The truncated formula — what you actually use
There is a catch that makes the pretty formula unusable as written: the infinite vertical integral is
only conditionally convergent (the integrand decays like 1/|t|
along the line, not absolutely). To do real analysis you cut the contour off at height
\pm iT and carry the error you introduce. This is the
truncated Perron formula, the version that appears in every proof.
- With c > \sigma_a, x \ge 1 and
T \ge 1,
\sideset{}{'}\sum_{n\le x} a_n \;=\; \frac{1}{2\pi i}\int_{c-iT}^{c+iT} F(s)\,\frac{x^{s}}{s}\,ds \;+\; R,
- and the truncation error R is bounded (for
a_n = O(1), say) by
R \;=\; O\!\left(\frac{x^{c}}{T}\sum_{n=1}^{\infty}\frac{|a_n|}{n^{c}\,\bigl(1+|\ln(x/n)|\bigr)}\right)
\;+\; O\!\left(\frac{x}{T}\right),
- the second term accounting for the terms with n nearest to
x, where \ln(x/n) is tiny.
The shape to remember is R = O(x^{c}/T) up to logarithms: the error dies as
you raise the cutoff T, and it grows with x^{c}.
In practice you choose c = 1 + 1/\ln x (so x^{c}
stays comparable to x) and pick T as a power of
x to balance this truncation error against the shifted-contour error.

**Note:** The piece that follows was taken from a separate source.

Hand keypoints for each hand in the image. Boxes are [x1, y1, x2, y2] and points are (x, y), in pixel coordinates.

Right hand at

The
whole art of a PNT proof is booking these two errors against each other.
Two subtleties bite newcomers, and both are baked into the statement.

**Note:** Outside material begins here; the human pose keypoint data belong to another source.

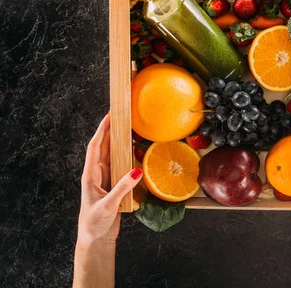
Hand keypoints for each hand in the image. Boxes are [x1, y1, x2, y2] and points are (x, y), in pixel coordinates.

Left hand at [77, 113, 141, 245]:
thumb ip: (122, 188)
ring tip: (128, 127)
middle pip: (104, 147)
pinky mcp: (114, 185)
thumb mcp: (108, 206)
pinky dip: (127, 156)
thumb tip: (137, 171)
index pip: (95, 147)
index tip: (109, 116)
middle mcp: (97, 174)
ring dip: (119, 141)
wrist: (95, 238)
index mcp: (90, 175)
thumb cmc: (95, 223)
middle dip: (111, 130)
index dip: (102, 130)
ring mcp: (106, 179)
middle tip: (121, 115)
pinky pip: (121, 166)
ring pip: (112, 155)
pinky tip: (134, 150)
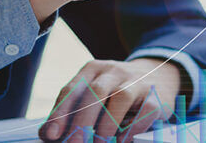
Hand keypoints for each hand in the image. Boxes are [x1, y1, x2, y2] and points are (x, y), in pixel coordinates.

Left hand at [38, 58, 180, 141]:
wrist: (158, 75)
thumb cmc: (116, 91)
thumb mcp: (93, 94)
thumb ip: (72, 111)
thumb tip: (48, 135)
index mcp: (93, 69)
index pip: (72, 89)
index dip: (60, 113)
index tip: (50, 134)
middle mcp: (114, 71)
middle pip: (95, 93)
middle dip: (82, 122)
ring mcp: (137, 81)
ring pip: (121, 98)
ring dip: (107, 125)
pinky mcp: (156, 95)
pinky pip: (145, 110)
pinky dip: (132, 128)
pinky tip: (122, 140)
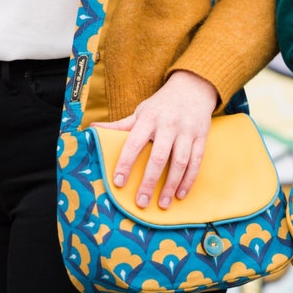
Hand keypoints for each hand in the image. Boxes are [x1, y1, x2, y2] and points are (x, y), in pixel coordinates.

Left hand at [91, 70, 218, 208]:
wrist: (193, 88)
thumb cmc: (162, 105)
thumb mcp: (140, 111)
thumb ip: (120, 125)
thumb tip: (91, 129)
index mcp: (149, 119)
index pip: (134, 143)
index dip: (125, 163)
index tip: (118, 182)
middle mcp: (168, 125)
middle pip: (159, 157)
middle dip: (150, 182)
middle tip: (141, 201)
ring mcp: (187, 132)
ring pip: (180, 162)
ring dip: (171, 185)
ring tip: (162, 203)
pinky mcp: (201, 138)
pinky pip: (196, 162)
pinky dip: (188, 180)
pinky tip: (180, 194)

The integral is only conditionally convergent. Along the line
\Re(s)=c the integrand behaves like C/|t| as
|t|\to\infty, so \int |{\cdot}|\,dt
diverges — the integral exists only as a symmetric limit
\lim_{T\to\infty}\int_{c-iT}^{c+iT}. You may not freely swap the
infinite sum and the integral without justification; the honest route is always to truncate first,
estimate, and only then let T\to\infty. This is why the truncated version,
not the clean one, is what real proofs invoke.

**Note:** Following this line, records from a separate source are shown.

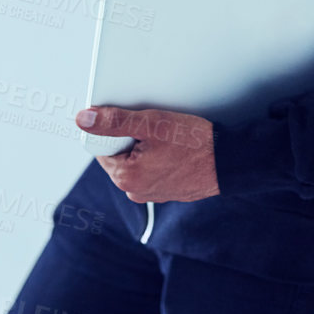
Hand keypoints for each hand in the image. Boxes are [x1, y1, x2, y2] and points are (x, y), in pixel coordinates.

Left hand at [76, 106, 219, 202]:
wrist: (229, 161)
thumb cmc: (195, 144)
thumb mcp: (151, 124)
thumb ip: (114, 122)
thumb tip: (84, 120)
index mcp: (126, 177)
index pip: (102, 146)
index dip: (116, 130)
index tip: (135, 124)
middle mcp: (135, 191)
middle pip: (118, 154)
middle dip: (131, 138)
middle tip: (155, 130)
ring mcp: (151, 194)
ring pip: (136, 161)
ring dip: (146, 147)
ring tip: (168, 140)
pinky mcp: (165, 191)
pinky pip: (151, 169)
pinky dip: (158, 157)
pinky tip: (175, 150)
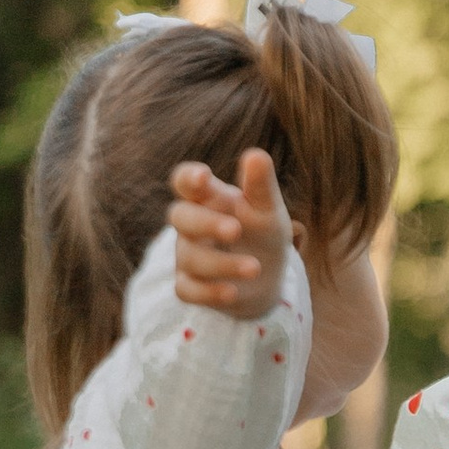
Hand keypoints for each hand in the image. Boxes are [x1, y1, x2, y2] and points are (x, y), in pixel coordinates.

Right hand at [170, 148, 289, 319]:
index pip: (184, 181)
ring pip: (189, 256)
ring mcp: (188, 255)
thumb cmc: (263, 233)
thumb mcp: (268, 210)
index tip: (205, 177)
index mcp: (208, 198)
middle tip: (236, 230)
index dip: (189, 178)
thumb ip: (261, 185)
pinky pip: (187, 289)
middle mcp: (192, 225)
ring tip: (255, 268)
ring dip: (222, 263)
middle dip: (206, 223)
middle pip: (180, 216)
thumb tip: (256, 155)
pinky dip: (209, 292)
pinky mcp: (191, 286)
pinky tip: (232, 293)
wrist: (267, 279)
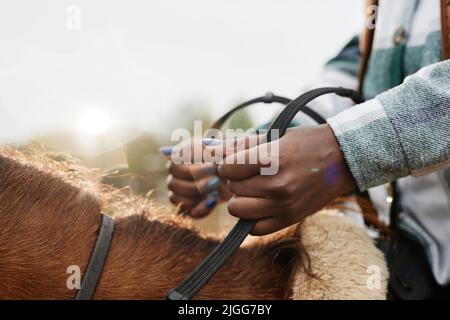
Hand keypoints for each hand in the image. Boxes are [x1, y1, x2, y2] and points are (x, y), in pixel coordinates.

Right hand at [160, 144, 232, 217]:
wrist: (241, 175)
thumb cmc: (229, 158)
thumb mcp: (218, 149)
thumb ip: (194, 148)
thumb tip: (162, 151)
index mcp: (179, 158)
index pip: (173, 166)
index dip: (192, 169)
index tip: (213, 166)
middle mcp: (176, 175)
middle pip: (173, 184)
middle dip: (197, 184)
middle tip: (216, 180)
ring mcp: (181, 192)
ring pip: (176, 199)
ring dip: (197, 196)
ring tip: (215, 191)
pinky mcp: (191, 207)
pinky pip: (187, 212)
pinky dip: (201, 209)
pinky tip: (213, 201)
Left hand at [207, 124, 355, 234]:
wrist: (344, 159)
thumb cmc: (308, 142)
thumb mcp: (276, 136)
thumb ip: (242, 144)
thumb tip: (211, 149)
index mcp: (273, 160)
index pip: (228, 168)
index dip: (228, 164)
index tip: (236, 161)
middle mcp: (278, 185)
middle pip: (233, 188)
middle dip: (236, 180)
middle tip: (250, 173)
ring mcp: (284, 205)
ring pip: (238, 209)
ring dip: (241, 198)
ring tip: (255, 188)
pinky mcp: (290, 219)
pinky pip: (255, 228)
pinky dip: (253, 217)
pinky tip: (262, 204)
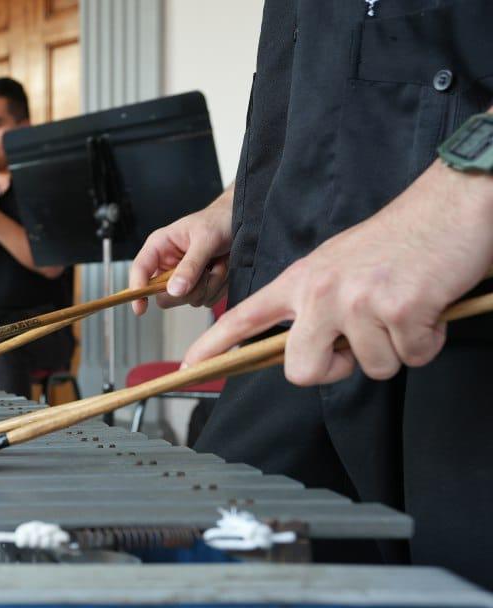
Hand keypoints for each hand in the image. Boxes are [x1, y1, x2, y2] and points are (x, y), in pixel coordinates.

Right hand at [128, 186, 234, 314]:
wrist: (241, 222)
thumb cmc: (218, 221)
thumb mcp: (205, 240)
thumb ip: (190, 266)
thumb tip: (174, 290)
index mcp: (159, 247)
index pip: (140, 271)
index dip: (137, 290)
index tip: (140, 308)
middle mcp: (168, 265)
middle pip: (165, 295)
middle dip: (190, 288)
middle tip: (206, 272)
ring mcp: (183, 278)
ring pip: (189, 299)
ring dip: (210, 285)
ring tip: (218, 263)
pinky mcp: (198, 286)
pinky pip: (206, 300)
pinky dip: (219, 287)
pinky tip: (222, 269)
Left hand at [184, 162, 492, 384]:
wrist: (450, 205)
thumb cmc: (397, 239)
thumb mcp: (336, 264)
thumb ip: (313, 304)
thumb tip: (310, 350)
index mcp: (300, 280)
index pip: (243, 317)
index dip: (214, 347)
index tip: (189, 366)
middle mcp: (321, 292)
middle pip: (302, 370)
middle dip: (334, 371)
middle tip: (358, 346)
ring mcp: (359, 301)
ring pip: (372, 368)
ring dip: (397, 348)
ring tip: (405, 306)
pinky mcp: (401, 310)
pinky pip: (413, 356)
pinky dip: (428, 340)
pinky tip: (429, 306)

The prime on the sum is not decoration. The mark
\sideset{}{'}\sum means: when x is exactly an
integer, count the final term a_x with weight
\tfrac12, not 1. It comes straight from the
y = 1 case of the kernel, where the integral is
\tfrac12. Forget it and your formula is off by
\tfrac12 a_x at every jump — small, but fatal in an exact identity like the
explicit formula. (This is also why authors often assume x \notin \mathbb{Z}
to sidestep it entirely.)
The factor 1/s is doing two jobs at once. First, it is what makes the
kernel a step: \int y^{s}\,ds without the 1/s
wouldn't converge or invert to an indicator function; the 1/s supplies the
single simple pole at s=0 whose residue y^{0}=1
is the "on" value. Second, it is the Mellin transform of the constant function on
[0,1], so dividing F(s) by
s corresponds to integrating the coefficients — turning the
pointwise density a_n into the running total
\sum_{n\le x} a_n. Dividing by s^{2} instead
(Perron's second formula) recovers the smoother
\sum_{n\le x}(x-n)a_n — a trick used when the sharp cutoff is too rough to
control, at the cost of having to un-smooth the answer afterwards.
The one-line summary
Perron's formula turns the question "what is \sum_{n\le x} a_n?" into the
question "where are the poles of F(s)\,x^{s}/s, and how big is what's left?"
That is a spectacular trade: partial sums are combinatorial and hard, but poles and residues are
complex-analytic and often computable in one line. Master this bridge and the entire analytic theory of
the primes opens up on the far side.